* _The task_
For this exercise, return exactly the lines of the material below that begin at the one with "A Community of committed volunteers" and stop after the one with "St. Gregory’s Pantry Location".
BEGIN
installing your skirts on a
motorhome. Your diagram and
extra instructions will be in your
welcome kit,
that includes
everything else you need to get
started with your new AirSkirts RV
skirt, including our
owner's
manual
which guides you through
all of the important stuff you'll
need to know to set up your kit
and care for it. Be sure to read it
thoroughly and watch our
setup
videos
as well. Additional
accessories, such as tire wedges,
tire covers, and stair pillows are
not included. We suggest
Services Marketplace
END
BEGIN
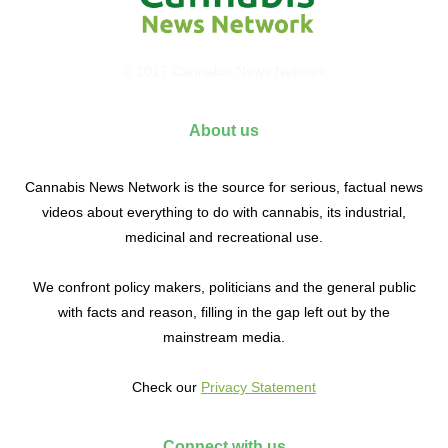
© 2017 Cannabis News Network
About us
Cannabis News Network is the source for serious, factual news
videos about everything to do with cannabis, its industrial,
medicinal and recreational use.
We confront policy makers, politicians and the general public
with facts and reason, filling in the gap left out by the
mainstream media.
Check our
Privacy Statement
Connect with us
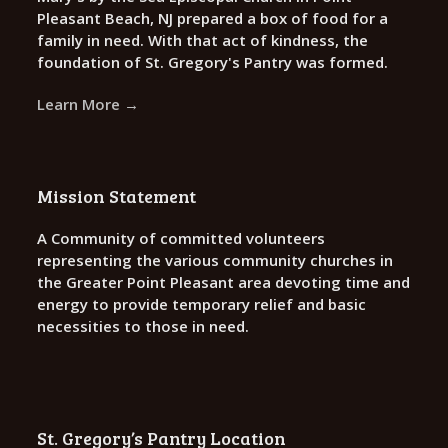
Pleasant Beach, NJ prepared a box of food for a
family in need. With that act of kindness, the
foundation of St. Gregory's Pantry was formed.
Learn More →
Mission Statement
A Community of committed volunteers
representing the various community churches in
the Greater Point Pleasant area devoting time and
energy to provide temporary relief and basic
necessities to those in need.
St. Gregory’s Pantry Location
END
* _Written response_
A Community of committed volunteers
representing the various community churches in
the Greater Point Pleasant area devoting time and
energy to provide temporary relief and basic
necessities to those in need.
St. Gregory’s Pantry Location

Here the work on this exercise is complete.